Pour pouvoir chatter, iels doivent d’abord choisir un pseudonyme... Engendrant donc des centaines de changements de pseudo (et autant de messages XMPP).
Et ConverseJS qui va afficher « Anonymous_123456 devient Camille » à chaque fois...
Beaucoup de trafic, et beaucoup de JavaScript qui tourne pour pas grand chose.

Je vais probablement masquer les messages de ce type. Au moins quand le pseudo de départ est « Anonymous_123456 ». Je réfléchi d’ailleurs aussi à retirer celles et ceux qui n’ont pas encore choisi de pseudo de la liste des connecté⋅es, pour n’y laisser qu’un compteur « X anonymes ». Ça ne pourra qu’alléger la charge dans le navigateur web.

 Conclusions

Comme indiqué dans le titre, cet article est un « retour rapide » (enfin, rapide...). J’ai noté ici ce qui me venait spontanément à l’esprit durant sa rédaction. Il est possible que j’ai oublié d’autres choses. Quoi qu’il en soit, j’avais tout noté et rangé sur github (en anglais).

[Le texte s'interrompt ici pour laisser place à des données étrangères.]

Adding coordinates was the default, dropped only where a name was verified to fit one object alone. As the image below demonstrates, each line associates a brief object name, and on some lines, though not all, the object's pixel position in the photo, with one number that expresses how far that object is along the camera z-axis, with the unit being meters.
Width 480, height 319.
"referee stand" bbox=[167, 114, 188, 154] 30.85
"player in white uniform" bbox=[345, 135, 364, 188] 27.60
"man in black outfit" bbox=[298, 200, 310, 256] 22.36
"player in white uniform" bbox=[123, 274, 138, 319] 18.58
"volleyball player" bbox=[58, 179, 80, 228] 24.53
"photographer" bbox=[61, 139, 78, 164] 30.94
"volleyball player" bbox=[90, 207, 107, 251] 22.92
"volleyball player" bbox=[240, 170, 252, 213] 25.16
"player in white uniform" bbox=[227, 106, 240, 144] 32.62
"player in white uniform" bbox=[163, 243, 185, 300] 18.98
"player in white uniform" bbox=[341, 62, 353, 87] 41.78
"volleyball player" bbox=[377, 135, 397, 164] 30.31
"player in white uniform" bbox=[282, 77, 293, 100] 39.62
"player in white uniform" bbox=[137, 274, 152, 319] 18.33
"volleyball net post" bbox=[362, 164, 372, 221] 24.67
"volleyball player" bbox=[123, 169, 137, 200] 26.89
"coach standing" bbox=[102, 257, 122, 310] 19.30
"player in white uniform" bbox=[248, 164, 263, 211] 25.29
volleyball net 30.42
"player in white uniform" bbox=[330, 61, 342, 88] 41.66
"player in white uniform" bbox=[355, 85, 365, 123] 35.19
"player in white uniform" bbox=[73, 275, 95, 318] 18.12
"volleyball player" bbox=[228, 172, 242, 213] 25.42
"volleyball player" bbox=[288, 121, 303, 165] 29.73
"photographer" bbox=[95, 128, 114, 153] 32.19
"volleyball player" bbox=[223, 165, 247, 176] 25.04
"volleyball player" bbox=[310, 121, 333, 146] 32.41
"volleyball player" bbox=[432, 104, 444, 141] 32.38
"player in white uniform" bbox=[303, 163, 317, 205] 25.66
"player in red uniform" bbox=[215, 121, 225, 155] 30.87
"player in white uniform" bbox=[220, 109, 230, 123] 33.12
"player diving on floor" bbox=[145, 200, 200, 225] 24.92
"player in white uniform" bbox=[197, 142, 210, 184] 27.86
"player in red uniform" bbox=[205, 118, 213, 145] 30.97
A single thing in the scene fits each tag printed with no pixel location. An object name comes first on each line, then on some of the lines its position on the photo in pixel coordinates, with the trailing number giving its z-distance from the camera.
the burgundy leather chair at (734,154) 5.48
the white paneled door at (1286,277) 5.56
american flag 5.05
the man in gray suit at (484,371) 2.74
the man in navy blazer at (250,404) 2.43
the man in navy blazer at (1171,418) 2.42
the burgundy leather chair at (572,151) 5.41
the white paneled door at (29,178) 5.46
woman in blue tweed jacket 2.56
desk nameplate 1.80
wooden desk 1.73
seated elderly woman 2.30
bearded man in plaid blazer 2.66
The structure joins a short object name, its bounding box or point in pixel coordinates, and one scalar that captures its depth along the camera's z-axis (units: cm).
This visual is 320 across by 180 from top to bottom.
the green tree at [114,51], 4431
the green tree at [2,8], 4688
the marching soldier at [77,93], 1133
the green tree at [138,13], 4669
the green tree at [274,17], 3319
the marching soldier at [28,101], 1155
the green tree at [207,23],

J’ai encore beaucoup d’axes d’amélioration pour ce plugin. Ne reste plus qu’à s’y mettre !

 Remerciements

Je voudrais en profiter pour remercier la communauté XMPP. Plusieurs personnes travaillant sur Prosody, ConverseJS, les XEP, etc. observent mon travail, et proposent régulièrement leur aide.
Merci à vous pour votre aide, cela me conforte dans le choix de technologie que j’ai fait en commençant ce projet.

Merci aussi à David, son équipe, Octopuce, et Framasoft. C’était un chouette live, et riche en enseignements.